Updated

The international Red Cross said Tuesday that U.S. officials have failed to address concerns about significant problems in the treatment of terror suspects detained at the U.S. military prison in Guantanamo Bay (search), Cuba.

But the neutral agency, which is the only independent monitor allowed to visit the facility, refused "to publicly confirm or deny" whether details in a New York Times article Tuesday were from its reports to U.S. officials about its findings during its Guantanamo visits.

However, a Pentagon spokesman in Washington confirmed Monday that Red Cross officials have "made their view known" that the indefinite detention of terror suspects at Guantanamo Bay, Cuba, amounts to torture.

Lawrence Di Rita, spokesman for Defense Secretary Donald H. Rumsfeld, said, "It's their point of view," but it is not shared by the Bush administration.

Di Rita said he was unaware of any Red Cross accusations that specific interrogation techniques or treatment of detainees amount to torture.

The Times article said the International Committee of the Red Cross (search) determined that the U.S. military used psychological and physical coercion "tantamount to torture."

It said ICRC delegates found during a June visit to Guantanamo that U.S. authorities had devised and refined a system to break the will of the prisoners, using humiliation, solitary confinement, temperature extremes and force positions.

Human rights campaigners told The Associated Press they were not surprised by the allegations after the leaking of a ICRC report in May describing mistreatment of U.S. prisoners in Iraq.
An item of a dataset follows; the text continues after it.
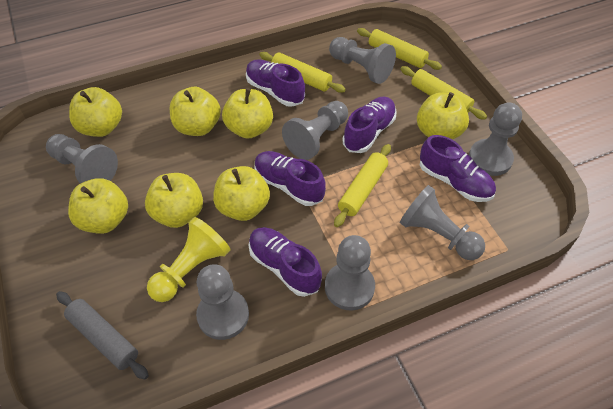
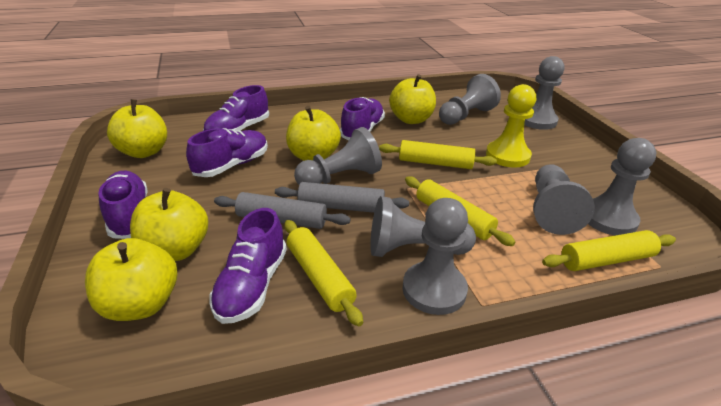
grey rolling pin: [56,291,149,379] = 1 -> [214,192,351,229] [275,182,409,213] = 2
yellow apple: [68,178,128,234] [69,87,122,137] [145,173,203,228] [170,87,221,136] [213,166,270,221] [222,88,273,139] [417,92,469,140] = 7 -> [85,238,177,321] [107,99,167,158] [130,188,208,261] [286,106,341,161] [389,74,436,124] = 5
The ICRC also found that some doctors were telling interrogators about prisoners' weaknesses in "a flagrant violation of medical ethics."

"We have said, including publicly, that there are significant problems regarding the conditions of detention and the treatment of detainees in Guantanamo that still have not been addressed by U.S. authorities," chief ICRC spokeswoman Antonella Notari told the AP.

"We continue our discussions with the U.S. authorities in this regard."

She added, however, that the agency was sticking to its policy of discussing the details of its findings with U.S. officials because it found the confidential approach achieved the best results.

An agency statement Tuesday said its policy of confidentiality "has made it possible for the ICRC to have repeated and regular access to those held at Guantanamo Bay and to speak with them in private."

Notari said it was possible that ICRC President Jakob Kellenberger would go to Washington soon to meet with administration officials, but no dates had been set.

The ICRC said it had been visiting Guantanamo regularly since early 2002.

"The ICRC uses its exchanges with governments to make clear its concerns and recommendations regarding the situation in places of detention and to demand changes when necessary," the agency added. "Guantanamo Bay is no exception."

Notari told the AP the ICRC saw the recent creation of the Office of Detainee Affairs in the U.S. Department of Defense as a "useful step." The office has provided a forum in which issues relating to Guantanamo Bay can be discussed "in a more timely and systematic manner."

Di Rita noted that the Bush administration believes it has the legal right to detain terror suspects until the end of the war on terrorism because they are unlawful combatants not subject to the protections of the Geneva conventions.